• **DATA FOR ANALYSIS**:
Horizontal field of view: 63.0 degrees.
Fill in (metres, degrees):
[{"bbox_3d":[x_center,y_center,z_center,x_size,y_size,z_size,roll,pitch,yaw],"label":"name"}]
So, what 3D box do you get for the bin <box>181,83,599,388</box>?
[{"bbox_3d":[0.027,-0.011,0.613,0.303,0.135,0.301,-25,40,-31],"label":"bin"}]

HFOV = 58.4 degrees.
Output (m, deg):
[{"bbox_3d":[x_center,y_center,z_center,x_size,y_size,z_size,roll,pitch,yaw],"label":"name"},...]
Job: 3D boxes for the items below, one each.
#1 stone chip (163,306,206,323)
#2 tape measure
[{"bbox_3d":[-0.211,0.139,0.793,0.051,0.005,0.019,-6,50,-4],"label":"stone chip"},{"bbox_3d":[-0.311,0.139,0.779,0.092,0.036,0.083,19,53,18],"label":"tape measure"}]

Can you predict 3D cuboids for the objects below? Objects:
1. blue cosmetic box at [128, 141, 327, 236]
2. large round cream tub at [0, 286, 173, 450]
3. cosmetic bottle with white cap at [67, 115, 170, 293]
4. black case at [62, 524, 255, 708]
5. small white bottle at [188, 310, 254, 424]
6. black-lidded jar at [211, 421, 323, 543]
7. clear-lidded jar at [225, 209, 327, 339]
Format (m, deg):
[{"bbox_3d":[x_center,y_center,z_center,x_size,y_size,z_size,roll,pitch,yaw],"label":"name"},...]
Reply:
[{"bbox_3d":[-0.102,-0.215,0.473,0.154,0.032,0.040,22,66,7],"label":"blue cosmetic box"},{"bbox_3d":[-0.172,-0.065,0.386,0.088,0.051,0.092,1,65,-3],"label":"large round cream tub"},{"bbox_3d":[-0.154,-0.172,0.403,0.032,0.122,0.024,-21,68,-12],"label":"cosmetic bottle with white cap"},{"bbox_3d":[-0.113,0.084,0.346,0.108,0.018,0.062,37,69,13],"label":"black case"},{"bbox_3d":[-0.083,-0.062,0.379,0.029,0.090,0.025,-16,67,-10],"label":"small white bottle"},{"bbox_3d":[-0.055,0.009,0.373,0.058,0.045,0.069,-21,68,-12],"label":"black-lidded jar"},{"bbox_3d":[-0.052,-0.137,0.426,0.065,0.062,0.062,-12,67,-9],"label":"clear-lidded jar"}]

• **BRIEF**: What you give back should be exactly the lines of the entries above from the one containing "2. large round" to the end, and nothing more.

• **SOLVED PROBLEM**:
2. large round cream tub at [0, 286, 173, 450]
3. cosmetic bottle with white cap at [67, 115, 170, 293]
4. black case at [62, 524, 255, 708]
5. small white bottle at [188, 310, 254, 424]
6. black-lidded jar at [211, 421, 323, 543]
7. clear-lidded jar at [225, 209, 327, 339]
Format (m, deg):
[{"bbox_3d":[x_center,y_center,z_center,x_size,y_size,z_size,roll,pitch,yaw],"label":"name"},...]
Reply:
[{"bbox_3d":[-0.102,-0.215,0.473,0.154,0.032,0.040,22,66,7],"label":"blue cosmetic box"},{"bbox_3d":[-0.172,-0.065,0.386,0.088,0.051,0.092,1,65,-3],"label":"large round cream tub"},{"bbox_3d":[-0.154,-0.172,0.403,0.032,0.122,0.024,-21,68,-12],"label":"cosmetic bottle with white cap"},{"bbox_3d":[-0.113,0.084,0.346,0.108,0.018,0.062,37,69,13],"label":"black case"},{"bbox_3d":[-0.083,-0.062,0.379,0.029,0.090,0.025,-16,67,-10],"label":"small white bottle"},{"bbox_3d":[-0.055,0.009,0.373,0.058,0.045,0.069,-21,68,-12],"label":"black-lidded jar"},{"bbox_3d":[-0.052,-0.137,0.426,0.065,0.062,0.062,-12,67,-9],"label":"clear-lidded jar"}]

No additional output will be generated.